*Page extract:*
========================================================================
The dataframe will be stored locally in the _data directory of the repo and can be called back by the manager to graph

In [9]:
manager.store_data(ticker=tick.ticker, full_df=corpus.full_df, price_df=corpus.price_df)
manager.get_ticker_list()
manager.get_data_info(ticker=tick.ticker)

NameError: name 'corpus' is not defined

In [14]:
price_df = manager.get_pricedf(ticker=tick.ticker)
price_df = price_df.sort_values(by='pub_date')

In [15]:
import plotly.graph_objects as go
from plotly.subplots import make_subplots

fig = make_subplots(rows=3, cols=1, shared_xaxes=True,vertical_spacing=0.02, subplot_titles=(tick.ticker,'Sentiment_Score', 'Used News Volume'), 
               row_width=[0.4, 0.6, 1.5], specs=[[{"secondary_y": True}],[{"secondary_y": True}],[{"secondary_y": True}]])
========================================================================
*Provided records:*
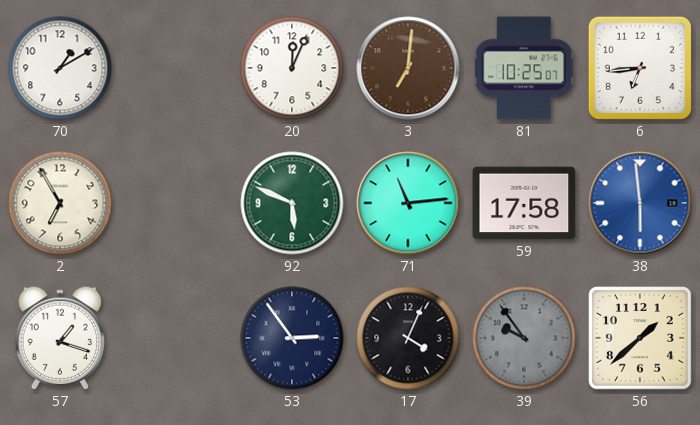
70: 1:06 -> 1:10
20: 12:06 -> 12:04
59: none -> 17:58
========================================================================
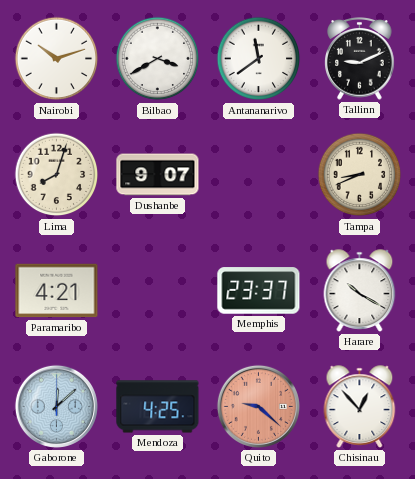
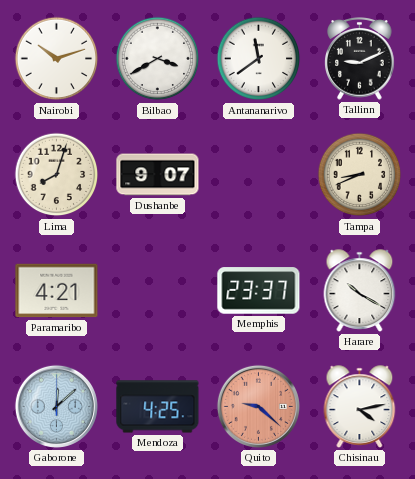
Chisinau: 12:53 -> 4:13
========================================================================
*Exercise requirements:*
Rewrite the passage of the notebook excerpt that begins at the words "The dataframe will" and stops after "manager.get_data_info(ticker=tick.ticker)", substituting "dataset" for "corpus" wherever it appears.

*Solved exercise:*
The dataframe will be stored locally in the _data directory of the repo and can be called back by the manager to graph

In [9]:
manager.store_data(ticker=tick.ticker, full_df=dataset.full_df, price_df=dataset.price_df)
manager.get_ticker_list()
manager.get_data_info(ticker=tick.ticker)